Morning Song is a roller coaster of quality. The beginning was predictable and a little cheesy, but about 40% through I was hooked. I was reading more often and getting involved emotionally, especially since by all clues the book should have been done, but there was 60% to go. What else could possibly happen!? That was exciting. However, the editing is terrible— so terrible that I thought this was a self-published book released by an impatient, inexperienced author. The word “comma” replaced actual commas in some places. Commas never appeared to set off names or separate clauses. For example, “Morna ignored them going into healer mode.” This implies Morna ignored other people as they went into healer mode, but Morna is the one who went into healer mode as she ignored other people.
Actually, Susan Simone is published through J. Ellington Ashton Press, which has some really cool-sounding titles, like Crackhouse in the Desert, The ABC’s of Zombie Friendship, Slothantula, (a sloth/tarantula monster?), and Wendy Won’t Go (WTF, Wendy?
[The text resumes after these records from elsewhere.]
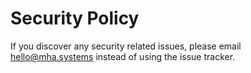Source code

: # Security Policy

If you discover any security related issues, please email hello@mha.systems instead of using the issue tracker.
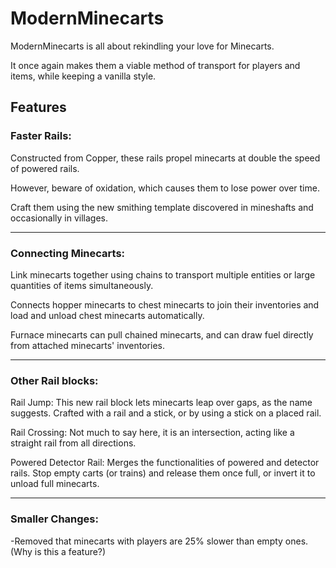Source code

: # ModernMinecarts

ModernMinecarts is all about rekindling your love for Minecarts.

It once again makes them a viable method of transport for players and items, while keeping a vanilla style.

Features
---
### Faster Rails: 

Constructed from Copper, these rails propel minecarts at double the speed of powered rails. 

However, beware of oxidation, which causes them to lose power over time. 

Craft them using the new smithing template discovered in mineshafts and occasionally in villages.

---
### Connecting Minecarts:

Link minecarts together using chains to transport multiple entities or large quantities of items simultaneously. 

Connects hopper minecarts to chest minecarts to join their inventories and load and unload chest minecarts automatically. 

Furnace minecarts can pull chained minecarts, and can draw fuel directly from attached minecarts' inventories.

---
### Other Rail blocks:

Rail Jump: This new rail block lets minecarts leap over gaps, as the name suggests.
Crafted with a rail and a stick, or by using a stick on a placed rail.

Rail Crossing: Not much to say here, it is an intersection, acting like a straight rail from all directions.

Powered Detector Rail: Merges the functionalities of powered and detector rails. Stop empty carts (or trains) and release them once full, or invert it to unload full minecarts.

---
### Smaller Changes:
-Removed that minecarts with players are 25% slower than empty ones. (Why is this a feature?)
Now I’m curious!). All very monster/Halloween, which is why I’m curious how they acquired Morning Song, which is more fantasy romance/sexy times. The press has potential, but needs a robust editor. There are several editors listed on the press’s site — who aren’t living up to their titles.
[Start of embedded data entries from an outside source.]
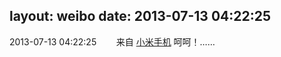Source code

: layout: weibo
date: 2013-07-13 04:22:25
---
2013-07-13 04:22:25  &nbsp;&nbsp;&nbsp;&nbsp;&nbsp;&nbsp; 来自 <a href="http://app.weibo.com/t/feed/22zMnn" rel="nofollow">小米手机</a>
呵呵！…… ​​​
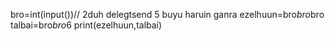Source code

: bro=int(input())// 2duh delegtsend 5 buyu haruin ganra
ezelhuun=bro*bro*bro
talbai=bro*bro*6
print(ezelhuun,talbai)
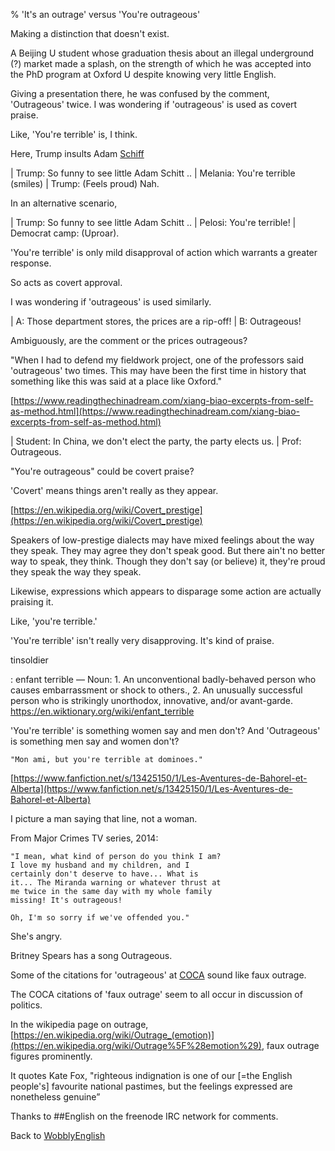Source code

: % 'It's an outrage' versus 'You're outrageous'

Making a distinction that doesn't exist.

A Beijing U student whose graduation thesis about an illegal underground (?) market made a splash, on the strength of which he was accepted into the PhD program at Oxford U despite knowing very little English.

Giving a presentation there, he was confused by the comment, 'Outrageous' twice.
I was wondering if 'outrageous' is used as covert praise.

Like, 'You're terrible' is, I think.

Here, Trump insults
Adam [Schiff](https://en.wikipedia.org/wiki/Adam_Schiff)

| Trump: So funny to see little Adam Schitt ..
| Melania: You're terrible (smiles)
| Trump: (Feels proud) Nah.

In an alternative scenario,

| Trump: So funny to see little Adam Schitt ..
| Pelosi: You're terrible!
| Democrat camp: (Uproar).

'You're terrible' is only mild disapproval of action which warrants a greater response.

So acts as covert approval.

I was wondering if 'outrageous' is used similarly.

| A: Those department stores, the prices are a rip-off!
| B: Outrageous!

Ambiguously, are the comment or the prices outrageous?

"When I had to defend my fieldwork project, one of the professors said 'outrageous' two times.  This may have been the first time in history that something like this was said at a place like Oxford."

[https://www.readingthechinadream.com/xiang-biao-excerpts-from-self-as-method.html](https://www.readingthechinadream.com/xiang-biao-excerpts-from-self-as-method.html)

| Student: In China, we don't elect the party, the party elects us.
| Prof: Outrageous.

"You're outrageous" could be covert praise?

'Covert' means things aren't really as they appear.

[https://en.wikipedia.org/wiki/Covert_prestige](https://en.wikipedia.org/wiki/Covert_prestige)

Speakers of low-prestige dialects may have mixed feelings about the way they speak. They may agree they don't speak good. But there ain't no better way to speak, they think. Though they don't say (or believe) it, they're proud they speak the way they speak.

Likewise, expressions which appears to disparage some action are actually praising it.

Like, 'you're terrible.'

'You're terrible' isn't really very disapproving. It's kind of praise.

tinsoldier

:	enfant terrible — Noun: 1. An unconventional badly-behaved person who causes embarrassment or shock to others., 2. An unusually successful person who is strikingly unorthodox, innovative, and/or avant-garde. https://en.wiktionary.org/wiki/enfant_terrible

'You're terrible' is something women say and men don't?
And 'Outrageous' is something men say and women don't?

	"Mon ami, but you're terrible at dominoes."

[https://www.fanfiction.net/s/13425150/1/Les-Aventures-de-Bahorel-et-Alberta](https://www.fanfiction.net/s/13425150/1/Les-Aventures-de-Bahorel-et-Alberta)

I picture a man saying that line, not a woman.


From Major Crimes TV series, 2014:

	"I mean, what kind of person do you think I am? 
	I love my husband and my children, and I 
	certainly don't deserve to have... What is 
	it... The Miranda warning or whatever thrust at 
	me twice in the same day with my whole family 
	missing! It's outrageous!

	Oh, I'm so sorry if we've offended you."

She's angry.

Britney Spears has a song Outrageous.

Some of the citations for 'outrageous' at
[COCA](https://www.english-corpora.org/corpora.asp)
sound like faux outrage.

The COCA citations of 'faux outrage' seem to all occur in discussion of politics.

In the wikipedia page on outrage,
[https://en.wikipedia.org/wiki/Outrage_(emotion)](https://en.wikipedia.org/wiki/Outrage%5F%28emotion%29),
faux outrage figures prominently.

It quotes Kate Fox, "righteous indignation is one of our [=the English people's] favourite national pastimes, but the feelings expressed are nonetheless genuine”

Thanks to ##English on the freenode IRC network for comments.

Back to [WobblyEnglish](WobblyEnglish.html)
The world building in Morning Song was wonky, though had me interested. The story is set in the future. The machines are gone, so it all feels like a traditional fantasy of yore. Morna sings contemporary songs (which are inserted oddly) and give readers an idea of when recorded music was still a thing. But Simone is so invested in this knights/royalty setting that she forgets readers should be in the future, making me wonder why she chose a post-apocalyptic setting at all (other than to share some Adele and Soundgarden songs).
Despite the lacking setting and editorial errors, I did find myself engaged with Morna, Arrick, and several minor characters, including a dog. I wanted to reach the end of the book to make sure they got their happily ever after, especially with so much violence in their lives. Characters are shot with arrows, cut with knives, whacked with staffs, stitched up after births, burned — there’s so much excitement! They’re both strong partners, and Morna happens to be fat. Hooray! Morna is rarely (if ever, come to think of it. . .) saved by Arrick. And sex! Boy-howdy, the sex was fun and will likely make you squiggly.
I had a few concerns, such as how Morna was always described as being so light and graceful on her feet. Just let her be fat for reals, you know? Arrick also mentions how he didn’t realize he was into large women and should have ignored all those skinny ninny’s from his past. No need to insult other women for their bodies, dude. If Morna were skinny, would he have ignored her? Unlikely, so why say such things?
Basically, this is an uppie-downie book that I really liked reading.